Thoughts from my first web3 conference

Thoughts from my first web3 conference

In the spirit of documenting my thought process instead of already-formed thoughts, here are my impressions from the recent DevConnect – a major week-long gathering of the web3 developer community in Amsterdam.

  • Many web3 companies are default-global. Most don't mention where they are based, because it doesn't matter. The community is organized more around ideas than geography.
  • Relatedly, it seems like web3 companies are especially embracing the barbell strategy of location. On the macro level, communities connect purely remotely most of the time and then fly together from across the world a few times a year to events like DevConnect to be fully present. Within a company, teams work 100% remotely most of the time and meet in person intentionally for crucial discussions and team-building. Combining the two extremes feels like a better combination than a consistent 0ffice presence. There are trade-offs, of course, but for certain lifestyles (parents; nomads) this works really well.
  • With this dual strategy, it is actually important to get out of the Discord cave occasionally to see your customers, partners, and colleagues in flesh and bones. Skipping in person for a long time detaches you emotionally, which is bad for focus and motivation. This made me think about how we should incentivize this at NFTPort – most likely with a larger event/conference budget per employee, and encouraging people to take the time for it.
  • The community is amazingly friendly and supportive. Much more so than it ever felt in AI, or web2 generally. Perhaps that's because most people in the field are still early adopters and hackers. Or maybe because the pie is growing fast so nasty fights aren't necessary?
  • There are some extremely smart people here, with intellectual breadth. I'm definitely biased towards that kind of thinking, but I loved hearing a presentation that took elements from statistics to formal verification to game theory to community-building. Yes, there are also people who are in it for more superficial reasons. But I think there's truth to this meme:
  • It feels like there is lots of money in the field. Free swag, lavish parties, zero ticket prices on catered events in amazing venues... This is a common recruitment playbook for top tech companies in general, with many perks for employees, and expansive campus events at top schools. But I didn't expect to see it at such an early stage.
  • I think the large event budgets have another reason. Instead of dumping a third of their VC money immediately into Facebook and Google ads, web3 marketing budgets go into hackathons, community events, grants, etc. It may be the same total (and possibly less efficient – I don't know!), but it feels more wholesome to spend on hackers and teams than on trackers and feeds. To put it another way, community-oriented marketing has positive externalities. When you incentivize people to learn your product, they're still learning. When developers are building on your tech in a hackathon, they're still attempting new and bold things.
  • I totally expected NFTPort to be anonymous at the event. But it turned out many people not only knew us but had used our product, and liked it. Some even recognized us by the logo on my sweater and came to chat. Some had critical feedback – which I still enjoyed because it's better to hear about a user's pain face-to-face rather than over Discord or email.
  • The city center was filled with web3 crowd. Amsterdam is not small, but when thousands of people descend on a city, you notice it everywhere. Several web3 companies had developer-targeted billboards around the center! I'm reminded of my initial reaction when landing at San Francisco airport for the first time and seeing billboards for Twilio, Stripe, and even a database provider on the highway drive to town. It's peculiar to see an ad targeting an extremely small niche in mass marketing channels – especially when you're the target!
Vitalik's face used to promote an Asian restaurant.
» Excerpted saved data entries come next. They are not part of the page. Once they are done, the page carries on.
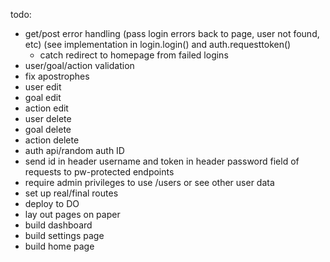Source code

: todo:
-	get/post error handling (pass login errors back to page, user not found, etc) (see implementation in login.login() and auth.requesttoken()
	-	catch redirect to homepage from failed logins
-	user/goal/action validation
-	fix apostrophes
-	user edit
-	goal edit
-	action edit
-	user delete
-	goal delete
-	action delete
-	auth api/random auth ID
-	send id in header username and token in header password field of requests to pw-protected endpoints
-	require admin privileges to use /users or see other user data
-	set up real/final routes
-	deploy to DO
-	lay out pages on paper
-	build dashboard
-	build settings page
-	build home page
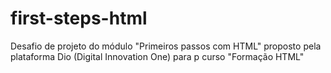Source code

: # first-steps-html
Desafio de projeto do módulo "Primeiros passos com HTML" proposto pela plataforma Dio (Digital Innovation One) para p curso "Formação HTML"
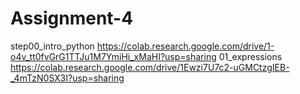 # Assignment-4
step00_intro_python https://colab.research.google.com/drive/1-o4v_tt0fvGrG1TTJu1M7YmiHi_xMaHI?usp=sharing
01_expressions https://colab.research.google.com/drive/1Ewzi7U7c2-uGMCtzgIEB-_4mTzN0SX3I?usp=sharing
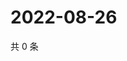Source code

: # 2022-08-26

共 0 条

<!-- BEGIN WEIBO -->
<!-- 最后更新时间 Fri Aug 26 2022 02:19:08 GMT+0800 (China Standard Time) -->

<!-- END WEIBO -->
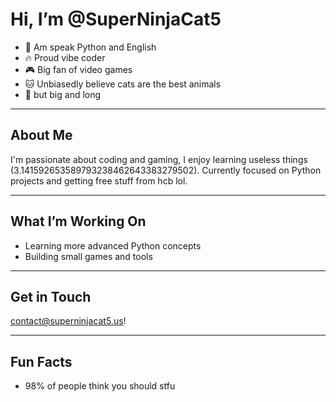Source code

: # Hi, I’m @SuperNinjaCat5

- 🐍 Am speak Python and English  
- 🔥 Proud vibe coder  
- 🎮 Big fan of video games  
- 🐱 Unbiasedly believe cats are the best animals  
- 🎺 but big and long  

---

## About Me

I'm passionate about coding and gaming, I enjoy learning useless things (3.141592653589793238462643383279502). Currently focused on Python projects and getting free stuff from hcb lol.

---

## What I’m Working On

- Learning more advanced Python concepts  
- Building small games and tools  

---

## Get in Touch

contact@superninjacat5.us!

---

## Fun Facts

- 98% of people think you should stfu 

<!---
SuperNinjaCat5/SuperNinjaCat5 is a ✨ special ✨ repository because its `README.md` (this file) appears on your GitHub profile.
You can click the Preview link to take a look at your changes.
--->
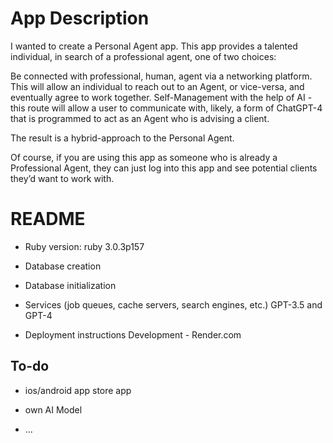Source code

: # App Description 

I wanted to create a Personal Agent app.  This app provides a talented individual, in search of a professional agent, one of two choices: 

Be connected with professional, human, agent via a networking platform.  This will allow an individual to reach out to an Agent, or vice-versa, and eventually agree to work together. 
Self-Management with the help of AI - this route will allow a user to communicate with, likely, a form of ChatGPT-4 that is programmed to act as an Agent who is advising a client. 

The result is a hybrid-approach to the Personal Agent.

Of course, if you are using this app as someone who is already a Professional Agent, they can just log into this app and see potential clients they’d want to work with. 


# README

* Ruby version: ruby 3.0.3p157

* Database creation

* Database initialization

* Services (job queues, cache servers, search engines, etc.) GPT-3.5 and GPT-4

* Deployment instructions Development - Render.com

## To-do

* ios/android app store app
* own AI Model

* ...
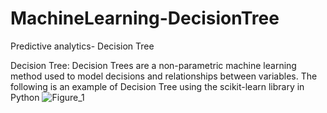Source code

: # MachineLearning-DecisionTree
Predictive analytics- Decision Tree

Decision Tree: Decision Trees are a non-parametric machine learning method used to model decisions and relationships between variables. The following is an example of Decision Tree using the scikit-learn library in Python
![Figure_1](https://user-images.githubusercontent.com/51108253/215465018-b581b746-cdfe-451e-a0d6-7d42bbecb106.png)
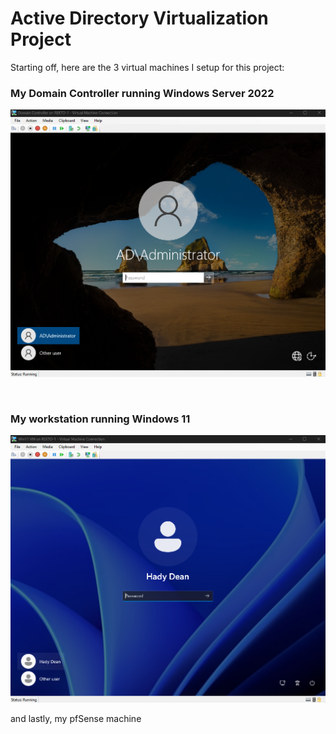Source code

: # Active Directory Virtualization Project

Starting off, here are the 3 virtual machines I setup for this project:

### My Domain Controller running Windows Server 2022
![](Screenshots/AD_DC_Login_Screen.png)

<br/>

### My workstation running Windows 11
![](Screenshots/AD_Win11VM_Login_Screen.png)

and lastly, my pfSense machine 
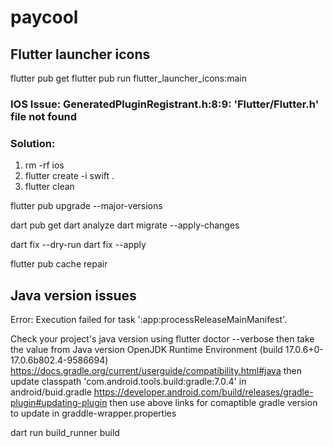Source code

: # paycool

## Flutter launcher icons
flutter pub get
flutter pub run flutter_launcher_icons:main

### IOS Issue: GeneratedPluginRegistrant.h:8:9: 'Flutter/Flutter.h' file not found
### Solution: 
1. rm -rf ios
2. flutter create -i swift .
3. flutter clean

flutter pub upgrade --major-versions

dart pub get
dart analyze
dart migrate --apply-changes

dart fix --dry-run
dart fix --apply

flutter pub cache repair

## Java version issues
Error: Execution failed for task ':app:processReleaseMainManifest'.


Check your project's java version using 
flutter doctor --verbose
then take the value from
Java version OpenJDK Runtime Environment (build 17.0.6+0-17.0.6b802.4-9586694)
https://docs.gradle.org/current/userguide/compatibility.html#java
then update     classpath 'com.android.tools.build:gradle:7.0.4' in android/buid.gradle
https://developer.android.com/build/releases/gradle-plugin#updating-plugin
then use above links for comaptible gradle version to update in graddle-wrapper.properties

dart run build_runner build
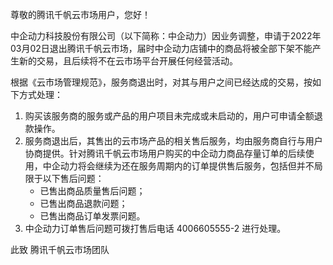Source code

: 

尊敬的腾讯千帆云市场用户，您好！ 

中企动力科技股份有限公司（以下简称：中企动力）因业务调整，申请于2022年03月02日退出腾讯千帆云市场，届时中企动力店铺中的商品将被全部下架不能产生新的交易，且后续将不在云市场平台开展任何经营活动。

根据《云市场管理规范》，服务商退出时，对其与用户之间已经达成的交易，按如下方式处理：
1. 购买该服务商的服务或产品的用户项目未完成或未启动的，用户可申请全额退款操作。
2. 服务商退出后，其售出的云市场产品的相关售后服务，均由服务商自行与用户协商提供。针对腾讯千帆云市场用户购买的中企动力商品存量订单的后续使用，中企动力将会继续为还在服务周期内的订单提供售后服务，包括但并不局限于以下售后问题：
	- 已售出商品质量售后问题；
	- 已售出商品退款问题；
	- 已售出商品订单发票问题。
3. 中企动力订单售后问题可拨打售后电话 4006605555-2 进行处理。

此致 
腾讯千帆云市场团队
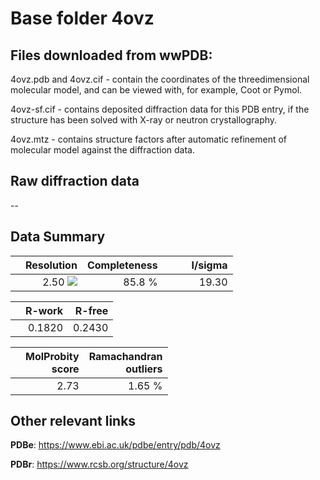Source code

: # Base folder 4ovz

## Files downloaded from wwPDB:

4ovz.pdb and 4ovz.cif - contain the coordinates of the threedimensional molecular model, and can be viewed with, for example, Coot or Pymol.

4ovz-sf.cif - contains deposited diffraction data for this PDB entry, if the structure has been solved with X-ray or neutron crystallography.

4ovz.mtz - contains structure factors after automatic refinement of molecular model against the diffraction data.

## Raw diffraction data

--<br> 

## Data Summary
|   | Resolution | Completeness| I/sigma |
|---|-------------:|----------------:|--------------:|
|   |2.50 <img src="https://latex.codecogs.com/svg.latex?{\mbox{\normalfont\AA}}"/>|85.8  %|<img width=50/>19.30|

|   | **R-work**| **R-free**   
|---|-------------:|----------------:|           
||0.1820|0.2430|

|   |**MolProbity<br>score**| **Ramachandran<br>outliers** 
|---|-------------:|----------------:|
||2.73|1.65 %|

## Other relevant links 
**PDBe**:  https://www.ebi.ac.uk/pdbe/entry/pdb/4ovz
 
**PDBr**: https://www.rcsb.org/structure/4ovz 

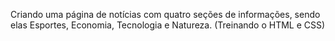 Criando uma página de notícias com quatro seções de informações, sendo elas Esportes, Economia, Tecnologia e Natureza. (Treinando o HTML e CSS)
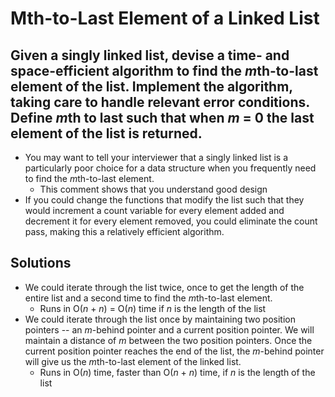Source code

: # Mth-to-Last Element of a Linked List

## Given a singly linked list, devise a time- and space-efficient algorithm to find the *m*th-to-last element of the list. Implement the algorithm, taking care to handle relevant error conditions. Define *m*th to last such that when *m* = 0 the last element of the list is returned.

* You may want to tell your interviewer that a singly linked list is a particularly poor choice for a data structure when you frequently need to find the *m*th-to-last element.
  * This comment shows that you understand good design
* If you could change the functions that modify the list such that they would increment a count variable for every element added and decrement it for every element removed, you could eliminate the count pass, making this a relatively efficient algorithm.

## Solutions
* We could iterate through the list twice, once to get the length of the entire list and a second time to find the *m*th-to-last element.
  * Runs in O(*n* + *n*) = O(*n*) time if *n* is the length of the list
* We could iterate through the list once by maintaining two position pointers -- an *m*-behind pointer and a current position pointer. We will maintain a distance of *m* between the two position pointers. Once the current position pointer reaches the end of the list, the *m*-behind pointer will give us the *m*th-to-last element of the linked list.
  * Runs in O(*n*) time, faster than O(*n* + *n*) time, if *n* is the length of the list
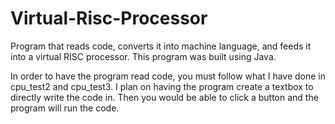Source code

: # Virtual-Risc-Processor
Program that reads code, converts it into machine language, and feeds it into a virtual RISC processor. This program was built using Java.

In order to have the program read code, you must follow what I have done in cpu_test2 and cpu_test3. I plan on having the program create a textbox to directly
write the code in. Then you would be able to click a button and the program will run the code.
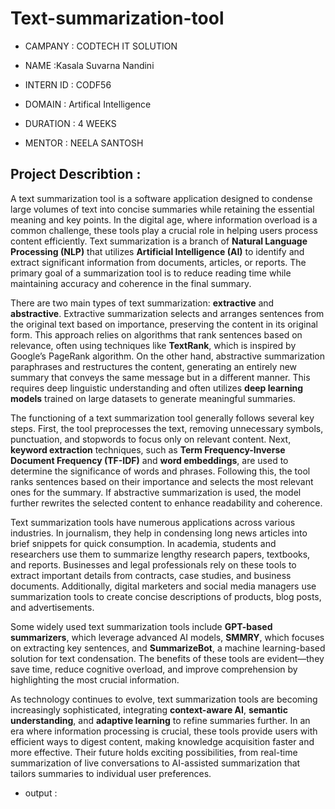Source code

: # Text-summarization-tool 
* CAMPANY  : CODTECH IT SOLUTION

* NAME  :Kasala Suvarna Nandini

* INTERN ID  : CODF56

* DOMAIN  : Artifical Intelligence

* DURATION : 4 WEEKS

* MENTOR  : NEELA SANTOSH

## Project Describtion : 
A text summarization tool is a software application designed to condense large volumes of text into concise summaries while retaining the essential meaning and key points. In the digital age, where information overload is a common challenge, these tools play a crucial role in helping users process content efficiently. Text summarization is a branch of **Natural Language Processing (NLP)** that utilizes **Artificial Intelligence (AI)** to identify and extract significant information from documents, articles, or reports. The primary goal of a summarization tool is to reduce reading time while maintaining accuracy and coherence in the final summary.

There are two main types of text summarization: **extractive** and **abstractive**. Extractive summarization selects and arranges sentences from the original text based on importance, preserving the content in its original form. This approach relies on algorithms that rank sentences based on relevance, often using techniques like **TextRank**, which is inspired by Google’s PageRank algorithm. On the other hand, abstractive summarization paraphrases and restructures the content, generating an entirely new summary that conveys the same message but in a different manner. This requires deep linguistic understanding and often utilizes **deep learning models** trained on large datasets to generate meaningful summaries.

The functioning of a text summarization tool generally follows several key steps. First, the tool preprocesses the text, removing unnecessary symbols, punctuation, and stopwords to focus only on relevant content. Next, **keyword extraction** techniques, such as **Term Frequency-Inverse Document Frequency (TF-IDF)** and **word embeddings**, are used to determine the significance of words and phrases. Following this, the tool ranks sentences based on their importance and selects the most relevant ones for the summary. If abstractive summarization is used, the model further rewrites the selected content to enhance readability and coherence.

Text summarization tools have numerous applications across various industries. In journalism, they help in condensing long news articles into brief snippets for quick consumption. In academia, students and researchers use them to summarize lengthy research papers, textbooks, and reports. Businesses and legal professionals rely on these tools to extract important details from contracts, case studies, and business documents. Additionally, digital marketers and social media managers use summarization tools to create concise descriptions of products, blog posts, and advertisements.

Some widely used text summarization tools include **GPT-based summarizers**, which leverage advanced AI models, **SMMRY**, which focuses on extracting key sentences, and **SummarizeBot**, a machine learning-based solution for text condensation. The benefits of these tools are evident—they save time, reduce cognitive overload, and improve comprehension by highlighting the most crucial information. 

As technology continues to evolve, text summarization tools are becoming increasingly sophisticated, integrating **context-aware AI**, **semantic understanding**, and **adaptive learning** to refine summaries further. In an era where information processing is crucial, these tools provide users with efficient ways to digest content, making knowledge acquisition faster and more effective. Their future holds exciting possibilities, from real-time summarization of live conversations to AI-assisted summarization that tailors summaries to individual user preferences.
* output  :
  
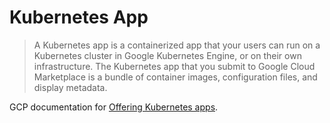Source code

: # Kubernetes App

> A Kubernetes app is a containerized app that your users can run on a Kubernetes cluster in Google Kubernetes Engine, or on their own infrastructure. The Kubernetes app that you submit to Google Cloud Marketplace is a bundle of container images, configuration files, and display metadata.

GCP documentation for [Offering Kubernetes apps](https://cloud.google.com/marketplace/docs/partners/kubernetes).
Only somewhat related to the event, and more related to the things I've been thinking of in connection with my everyday product work:

  • For every user that cares enough to send you an email complaint, 100 users leave quietly without saying anything. That means it's crucial to measure whether you're delivering the value you promise (in our case: reliable developer-friendly APIs) and take individual emails seriously. Each email represents a much larger group of churned users.
  • Part of the job our (developer-oriented) product needs to do is to help the developer understand key concepts in the domain. Stripe teaches you about dispute risk and SendGrid about email deliverability. Even if you've abstracted away lots of complexity, you still need to explain the domain model to the developer.
  • Sometimes I think too systematically. Sometimes I really can just fix the issue completely in 15 minutes, or by sending a single email. Over-tracking and over-speccing things add overhead and sometimes make me averse to starting because I've played up a simple task into a large "project". (But remember: equal and opposite advice.)
  • For estimating effort, it's useful to think of how much work is needed to get the thing 70% done. The remaining 30% is sometimes real debt, but often it really is much less critical.
  • There are too many Product frameworks out there. Simple first principles have always done the trick for me, and frameworks can be useful but the marginal return diminishes hard.

That's it! Let me know if you'd like me to go in-depth with a specific idea here.